Today i was testing a e-bike project with a 24V DC motor controlled by an arduino using the method shown in this video:  https://www.youtube.com/watch?v=ipFxYQkB5uw&t=281s
I was outside so i was powering everything from batteries, i had three 12V batteries in series supplying 38V to the controller and the motor was attached to the controller. I had an Uno powered by two 18650 lithium ion cells in series (about 6.4v). The ground between the motor  controller and the Uno was common in order for the PWM to work. Same thing, everything was working fine with the Uno powered through the Vin pin, when i was done testing i disconnected the ground pin from the arduino, then tried to reconnect it and boom smoke again.
Both boards are not recognized by the pc, have some leds on all the time and get really really hot as soon as they are powered.
I'm not sure why this happened?
Is it possible that is it because i had the ground terminal of the 18650 cells wired directly to both the Uno and to the Power In ground terminal of the controller?
thanks

hammy

I think we need some circuit diagrams  .

Depending on your circuit , disconnecting the ground may have put a reverse voltage or a higher voltage onto the Arduino than it can tolerate - disconnecting via the ground pin is never a good idea , and maybe the root cause .

You need to be careful with your wiring and have an understanding of what you are doing  with Connecting voltages from other devices operating above 5v. Higher than 5v voltages onto pins other than Vin can destroy it .... as you may have found .

WattsThat

If you're connecting and disconnecting power and or grounds when voltage is present, that would be why things are failing.
Vacuum tube guy in a solid state world

DVDdoug

"Motor" and "smoke" sound like a missing (or misused) flyback diode.

Another possibility is electrostatic discharge (from not grounding yourself when you touch the circuitry).

TomGeorge

Hi,
Have you got fuses on your power supply lines, especially if you are using batteries that are capable of 5A or more.

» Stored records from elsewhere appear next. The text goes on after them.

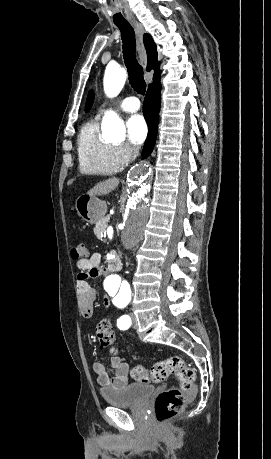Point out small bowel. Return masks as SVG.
<instances>
[{
	"label": "small bowel",
	"instance_id": "obj_1",
	"mask_svg": "<svg viewBox=\"0 0 271 459\" xmlns=\"http://www.w3.org/2000/svg\"><path fill=\"white\" fill-rule=\"evenodd\" d=\"M80 270L77 276V292L79 306L82 316L89 319L93 315V305L96 300V290L90 285L89 280L99 278L105 273L101 267V256L99 253H93L88 258L79 259L76 263ZM105 308H109L110 301L104 300ZM111 367L114 376L111 377L105 365L95 363L93 370L97 376V381L102 388H122L128 383L129 367L126 361L119 355L111 357Z\"/></svg>",
	"mask_w": 271,
	"mask_h": 459
}]
</instances>
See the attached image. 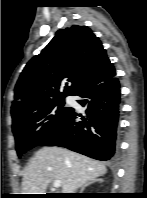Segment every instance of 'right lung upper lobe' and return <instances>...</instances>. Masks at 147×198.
<instances>
[{
	"label": "right lung upper lobe",
	"mask_w": 147,
	"mask_h": 198,
	"mask_svg": "<svg viewBox=\"0 0 147 198\" xmlns=\"http://www.w3.org/2000/svg\"><path fill=\"white\" fill-rule=\"evenodd\" d=\"M108 61L100 40L87 26L59 30L21 73L11 107L13 122L41 106L75 95ZM64 78L71 85L59 92Z\"/></svg>",
	"instance_id": "right-lung-upper-lobe-1"
}]
</instances>
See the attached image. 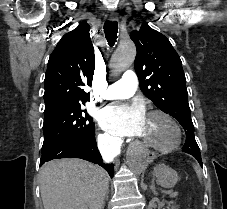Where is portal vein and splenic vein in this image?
Here are the masks:
<instances>
[{
    "mask_svg": "<svg viewBox=\"0 0 227 209\" xmlns=\"http://www.w3.org/2000/svg\"><path fill=\"white\" fill-rule=\"evenodd\" d=\"M162 194H169L168 196L170 197V198H175L177 195H176V191L174 192V193H171L172 191L170 190V189H162L161 191H160ZM171 193V194H170Z\"/></svg>",
    "mask_w": 227,
    "mask_h": 209,
    "instance_id": "18ae733b",
    "label": "portal vein and splenic vein"
}]
</instances>
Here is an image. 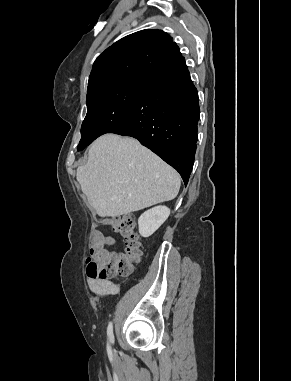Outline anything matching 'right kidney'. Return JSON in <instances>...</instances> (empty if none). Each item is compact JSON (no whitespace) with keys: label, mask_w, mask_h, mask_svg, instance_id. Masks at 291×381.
Masks as SVG:
<instances>
[{"label":"right kidney","mask_w":291,"mask_h":381,"mask_svg":"<svg viewBox=\"0 0 291 381\" xmlns=\"http://www.w3.org/2000/svg\"><path fill=\"white\" fill-rule=\"evenodd\" d=\"M170 209L156 206L144 212L138 219L139 233L142 237L151 236L169 217Z\"/></svg>","instance_id":"obj_1"}]
</instances>
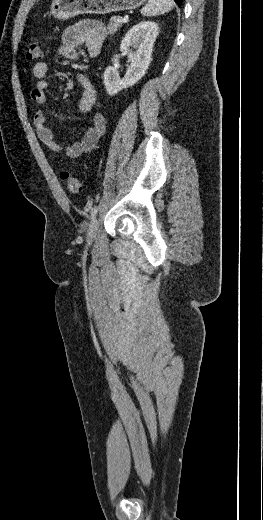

Any short and the current will, will as you have found, make the smoke appear.

How are you connecting your project components?

Can you post a picture of your latest smoking controller?

Thanks.. Tom.. :)
Everything runs on smoke, let the smoke out, it stops running....

amadeok

I think we need some circuit diagrams  .

Depending on your circuit , disconnecting the ground may have put a reverse voltage or a higher voltage onto the Arduino than it can tolerate - disconnecting via the ground pin is never a good idea , and maybe the root cause .

You need to be careful with your wiring and have an understanding of what you are doing  with Connecting voltages from other devices operating above 5v. Higher than 5v voltages onto pins other than Vin can destroy it .... as you may have found .

If you're connecting and disconnecting power and or grounds when voltage is present, that would be why things are failing.

That means i should have had a ON/OFF switch for the batteries?
If i had used a AMS1117 for the arduino it would have saved it?
"Motor" and "smoke" sound like a missing (or misused) flyback diode.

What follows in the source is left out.